Anderson et al KDD2012
Contents
Citation
author = {Ashton Anderson and Daniel P. Huttenlocher and Jon M. Kleinberg and Jure Leskovec}, title = {Discovering value from community activity on focused Question Answering Sites: A case study of Stack Overflow}, booktitle = {KDD}, year = {2012}, pages = {850-858}, ee = {http://doi.acm.org/10.1145/2339530.2339665}, crossref = {DBLP:conf/kdd/2012}, bibsource = {DBLP, http://dblp.uni-trier.de}
Online version
Summary
Question Answering websites like Stack Overflow and Quora are growing into large repository of valuable knowledge with the help of community driven knowledge creation process. In this Case Study of Stack Overflow, the authors study it's community driven knowledge creation process and investigate the dynamics of the community activity that shapes the set of answers, both in how answers and voters arrive over time and how it eventually influences the final outcome. They thus consider the entire set of answers to a question as there fundamental unit of analysis instead of analyzing just the best one. The authors observe significant assortativity in the reputation of co-answerers, relationships between reputation and answer speed, and the probability of answer being chosen as the best one on the temporal characteristics of answer arrivals. They then apply there analysis on two prediction tasks. First, Predicting the long term value of the question and it's answers. Second, Predicting weather a question has been appropriately answered.
Dataset Description
The Stack Overflow data used in this paper is publicly available from StackOverflow under a Creative Commons license. One can download the latest version from here.
Here are some of the statistics about the data used by the authors:
- Users 440K (198K questioners, 71K answerers)
- Questions 1M (69% with accepted answer)
- Answers 2.8M (26% marked as accepted)
- Votes 7.6M (93% positive)
- Favorites 775K actions on 318K questions
Motivation
The motivation of the paper is to be able to understand the community dynamics at Question Answering sites like Stack Overflow by considering questions with there set of corresponding answers and not as free standing question answer pairs. Complex questions often generate multiple good answers from different experts bringing out different views and even the best Answers when viewed in isolation may not capture the knowledge created through community interaction around that question. They aim to be able to identify ad highlight questions of lasting value as soon as possible after they have appeared on the site, so that users can be directed to them. For experts who are able to answer difficult questions, there is potential to identify questions that have not been successfully answered and highlight them for increased attention.
Features Used
- Questioner features (SA), 4 features total:
* questioner reputation, * # of questioner’s questions and answers, * questioner’s percentage of accepted answers on their previous questions.

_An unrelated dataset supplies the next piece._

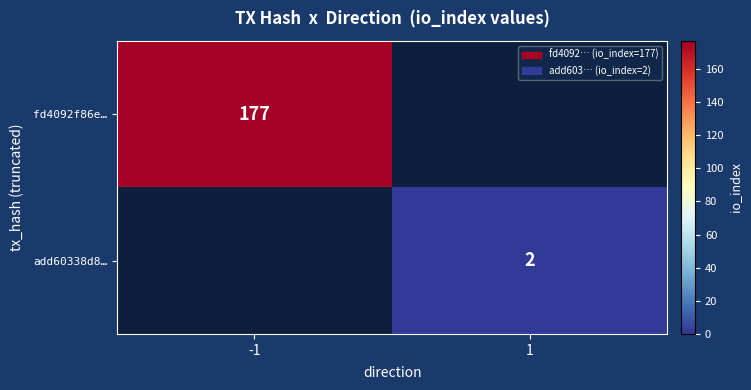

At how many categories does at least one series exceed 15?

1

- Activity and Q/A quality measures (SB), 8 features total:
* # of favorites, * # of page views, * # positive and negative votes on question, * # of answers, * maximum answerer reputation, * highest answer score, * reputation of answerer who wrote highest scoring answer,
- Community process features (SC), 8 features total:
* average answerer reputation, * median answerer reputation, * fraction of sum of answerer reputations contributed by max answerer reputation, * sum of answerer reputations, * length of answer by highest-reputation answerer, * # of comments on answer by highest-reputation answerer, * length of highest-scoring answer, * # of comments on highest-scoring answer.
- Temporal process features (SD), 7 features total:
* average time between answers, * median time between answers, * minimum time between answers, * time-rank of highest-scoring answer, * wall-clock time elapsed between question creation and highest-scoring answer, * time-rank of answer by highest reputation answerer, * wall-clock time elapsed between question creation and answer by highest-reputation answerer.
Task Description and Evaluation
There are two concrete tasks that the authors have tried to solve.
- Predicting long term value of a question:
* Proxy for the long term value: Number of pageviews of a question with its answers in a given time frame * Analysis Restricted to questions created in the same month and prediction done on page views one year later. * Binary classification [Page views in bottom or top Quartile/Halfs ]with data set containing 28,772 examples using Logistic Regression with 10 fold Cross Validation. * Prediction made using information available from time frames of 1,2,24 and 72 hours after the question posted. * Baseline: Crowd Sourced Features - # of Favorites on the question, No of positive minus negative votes on the question. *
- Predicting whether a question has been sufficiently answered.